__Excerpt__:
— Begin —

However, this is only a minor optimization and mostly it is not worth the
trouble of configuring it. On servers especially I prefer zero swap. The mere
existance of swap can cause pain as inevitably some new admin will come along
and insist on monitoring swap use and sending alerts when it becomes full. "We
have critical situation: we are using 99% of (8GB) swap on the database host
(1TB main memory), I'm rebooting it". True story.

------
freedomben
I'd like to see some differentiation between a server and a desktop, since the
correct answer varies wildly.

On app servers I'll often do no swap because I don't want the performance hit
of an unexpected swap. I have real time memory monitoring and self-healing in
place to prevent OOM. On a bastion server that isn't handling user traffic I
probably will add a swap so I can get by with lower total memory on the box,
and have a buffer before the OOM killer starts hacking away.

— End —

__Dataset excerpt__:
— Begin —

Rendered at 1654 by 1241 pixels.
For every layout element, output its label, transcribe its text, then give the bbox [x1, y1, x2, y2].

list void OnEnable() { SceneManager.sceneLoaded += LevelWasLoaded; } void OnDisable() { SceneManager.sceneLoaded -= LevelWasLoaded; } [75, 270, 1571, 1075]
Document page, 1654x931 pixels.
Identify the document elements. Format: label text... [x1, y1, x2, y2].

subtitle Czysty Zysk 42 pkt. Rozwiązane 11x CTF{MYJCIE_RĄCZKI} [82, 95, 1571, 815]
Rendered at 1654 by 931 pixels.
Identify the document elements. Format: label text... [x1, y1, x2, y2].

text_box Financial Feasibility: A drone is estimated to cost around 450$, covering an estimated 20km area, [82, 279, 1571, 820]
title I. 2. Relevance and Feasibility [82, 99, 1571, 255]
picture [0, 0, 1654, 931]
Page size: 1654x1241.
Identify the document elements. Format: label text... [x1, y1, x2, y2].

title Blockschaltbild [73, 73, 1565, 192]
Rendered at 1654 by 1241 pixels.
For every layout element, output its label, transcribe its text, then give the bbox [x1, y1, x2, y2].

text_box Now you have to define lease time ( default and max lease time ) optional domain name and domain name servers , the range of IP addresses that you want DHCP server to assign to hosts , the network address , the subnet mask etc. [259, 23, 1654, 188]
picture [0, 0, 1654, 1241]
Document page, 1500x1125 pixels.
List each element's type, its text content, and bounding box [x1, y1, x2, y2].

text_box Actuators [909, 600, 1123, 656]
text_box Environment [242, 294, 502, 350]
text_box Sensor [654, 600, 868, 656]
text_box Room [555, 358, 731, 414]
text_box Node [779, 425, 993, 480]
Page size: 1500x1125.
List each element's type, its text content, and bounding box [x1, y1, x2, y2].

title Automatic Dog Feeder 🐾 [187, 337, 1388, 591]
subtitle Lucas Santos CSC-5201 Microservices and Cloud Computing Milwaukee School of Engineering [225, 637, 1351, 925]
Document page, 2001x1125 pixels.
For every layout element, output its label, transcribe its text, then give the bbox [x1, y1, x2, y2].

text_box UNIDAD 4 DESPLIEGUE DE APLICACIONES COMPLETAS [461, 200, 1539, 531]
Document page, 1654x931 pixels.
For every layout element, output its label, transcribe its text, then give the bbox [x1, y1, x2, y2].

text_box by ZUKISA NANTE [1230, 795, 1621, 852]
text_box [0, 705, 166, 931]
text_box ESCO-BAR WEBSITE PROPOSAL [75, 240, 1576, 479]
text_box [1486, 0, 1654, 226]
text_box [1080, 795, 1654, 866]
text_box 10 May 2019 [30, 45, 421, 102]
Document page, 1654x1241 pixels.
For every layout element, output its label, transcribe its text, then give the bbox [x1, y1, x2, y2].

— End —

__Set tasks__:
1: Answer these questions using the swap discussion.
(a) How much swap did the database host in the story have?
(b) How much main memory did that database host have?
(c) What does freedomben often do about swap on app servers?
2: List every quantity in the swap discussion that is written as a number with a unit or a percent sign.
3: Revise the stretch of the swap discussion from "However, this is" through "answer varies wildly.", replacing "database host" with "storage host".

__Answers given__:
1:
(a) 8GB
(b) 1TB
(c) Uses no swap

2:
99%
8GB
1TB

3:
However, this is only a minor optimization and mostly it is not worth the
trouble of configuring it. On servers especially I prefer zero swap. The mere
existance of swap can cause pain as inevitably some new admin will come along
and insist on monitoring swap use and sending alerts when it becomes full. "We
have critical situation: we are using 99% of (8GB) swap on the storage host
(1TB main memory), I'm rebooting it". True story.

------
freedomben
I'd like to see some differentiation between a server and a desktop, since the
correct answer varies wildly.